Some of Karen Rogers’ rescued hens. Pic: Karen Rogers
WHEN KAREN ROGERS first meets the hens she rescues, they all look similar: balding and weak. Some can’t even stand up.
She finds these laying hens online, for sale for one or two euro. “They’re near enough bald when you get them,” she described.
They are shut in sheds, 24 hours a day. They lay their eggs and are mechanically fed and water fed. A lot of them don’t know what daylight is.
Rogers, who “loves any sort” of animal, used to work in animal welfare in the United Kingdom with the RSPCA and Dogs Trust, and was involved in some prosecutions. She has three “fantastic” rescue dogs of her own.
Battery cages for laying hens became illegal in the EU from 1 January 2012, making way for a new cage called an ‘enriched’ cage. It is illegal for any EU supermarket or shop to sell EU-produced eggs from battery hens.
According to Compassion in World Farming:
Although enriched cages offer some improvements, they still provide laying hens with very limited space and restrict their movement and ability to carry out their natural behaviours.
It says that in 2010 there were slightly more than 2.2 million egg laying hens in the Republic of Ireland, with just over half in battery cages at the time.
Ireland does have free-range farms which don’t keep hens in cages, and the resulting eggs should be sold in packaging clearly labelled ‘free range eggs’.
‘I was totally blind to what goes on’
Rogers found out about the conditions some hens are kept in after helping a friend with a rescue. “Until I knew about it, I was totally blind to what goes on,” she said. She soon took it upon herself to contact people selling hens, so she could give them a new life.

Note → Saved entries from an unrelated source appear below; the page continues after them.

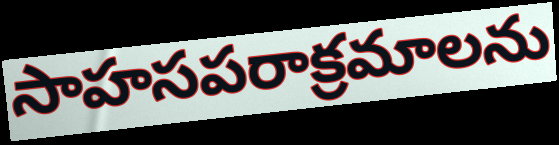
సాహసపరాక్రమాలను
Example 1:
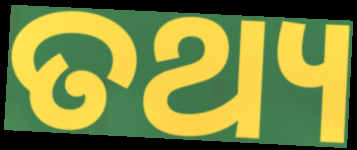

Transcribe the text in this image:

ତଥ୍ୟ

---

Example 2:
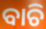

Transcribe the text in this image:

ବାଚି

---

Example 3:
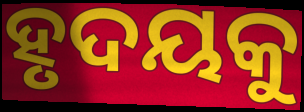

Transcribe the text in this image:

ହୃଦୟକୁ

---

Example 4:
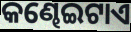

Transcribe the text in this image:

କଣ୍ଢେଇଟାଏ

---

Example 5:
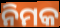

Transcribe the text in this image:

ନିମକ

If they’re cheap, if they’re a euro which is what they normally do, you can tell, you contact them and say how many have you got. They’ll come back and say we’ve got 3,000 or 6000 [hens].
Due to space reasons, she is not able to take on all the hens. So what she does is, effectively, rescue to order. She puts an advertisement in a local paper saying that rescued chickens are for sale, and buys the amount that have a home to go to.

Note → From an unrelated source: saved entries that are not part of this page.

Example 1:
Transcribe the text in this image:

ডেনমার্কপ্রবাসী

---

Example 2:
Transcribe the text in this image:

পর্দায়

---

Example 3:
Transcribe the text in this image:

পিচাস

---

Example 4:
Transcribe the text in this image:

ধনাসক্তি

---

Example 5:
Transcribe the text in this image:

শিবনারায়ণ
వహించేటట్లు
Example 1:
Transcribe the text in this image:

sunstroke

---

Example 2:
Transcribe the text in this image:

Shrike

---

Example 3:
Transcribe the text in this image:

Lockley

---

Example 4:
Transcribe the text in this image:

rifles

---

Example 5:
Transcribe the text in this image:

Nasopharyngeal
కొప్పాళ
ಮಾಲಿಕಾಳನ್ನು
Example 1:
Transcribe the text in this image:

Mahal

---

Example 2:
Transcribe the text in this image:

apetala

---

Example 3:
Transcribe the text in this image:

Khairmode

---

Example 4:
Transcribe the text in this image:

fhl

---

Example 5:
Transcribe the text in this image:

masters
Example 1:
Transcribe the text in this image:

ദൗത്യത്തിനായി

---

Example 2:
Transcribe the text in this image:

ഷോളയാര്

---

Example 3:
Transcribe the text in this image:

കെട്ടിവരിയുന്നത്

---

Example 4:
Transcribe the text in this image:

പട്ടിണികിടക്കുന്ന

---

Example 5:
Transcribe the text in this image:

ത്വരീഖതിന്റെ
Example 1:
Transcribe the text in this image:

Asked if she tells the original owners what she plans to do with the hens, she said not always.
“I turned around and said to a woman what I do is I take them home, I rehabilitate them. I get them so they are used to the daylight, that they can walk properly, are fed properly, their feathers are covered. I rehome them to other places. I’d sooner that than them go to slaughter.”

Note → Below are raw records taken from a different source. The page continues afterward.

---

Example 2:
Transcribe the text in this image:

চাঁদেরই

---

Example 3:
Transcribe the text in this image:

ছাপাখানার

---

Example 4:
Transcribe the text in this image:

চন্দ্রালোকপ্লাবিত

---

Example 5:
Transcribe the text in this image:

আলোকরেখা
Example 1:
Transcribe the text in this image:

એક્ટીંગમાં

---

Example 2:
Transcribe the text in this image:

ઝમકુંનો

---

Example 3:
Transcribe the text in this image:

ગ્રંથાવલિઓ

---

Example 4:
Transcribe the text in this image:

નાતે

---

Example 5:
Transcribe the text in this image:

The amount she can rescue depends on her finances. “If my finances allow for 700, then I’ll rescue 700.”
I did one in Laois and when I got the chickens home they couldn’t walk. They had been down in crates and they just couldn’t stand. If you came to my farm now you’d see them they are walking around.
Rogers said that she has seen hens sold as free-range who come to her in bad condition. “I’ve got 200 acres of land and they’re out roaming free. That’s what I call free range,” she said of her own hens.
She believes the farms she rescues hens from are supplying shops and supermarkets.
At one location, the owner brought the hens out to her “hanging by the legs”. “You knew they’d been in cages by when you got them home. We took them out of the cages we used and they couldn’t stand up.”
Pic: Karen Rogers
Rogers hands out leaflets about the issue, to educate people. “I gave a leaflet to one lady another day. She said, ‘You know what – if you hadn’t given me the leaflet I would have bought the other eggs’.”
After buying the hens, she takes them back home with her, or else allows the new owners to bring them home. She can rehabilitate the hens herself, and sells them for a euro more than she paid in order to make back the money for their feed.
I make nothing – I just do it for the enjoyment of knowing they are all free.
Rehabilitation enables the hens to “be able to walk again, feed properly, have a life of walking about”. She feeds them a special tonic to build them back up, and they feast on fruit and veg peelings.
Rogers questions people who buy the hens from her, to ensure they are not buying them for slaughter.
I will carry on rescuing hens for as long as I can. I’m not in fantastic health because I still do it.
She believes if there were more people who knew about the conditions some hens are kept in, “a lot more people would get involved”.
“It does pull at the heartstrings to think they are treated the way they are. I think there could be a lot more done about it,” said Rogers.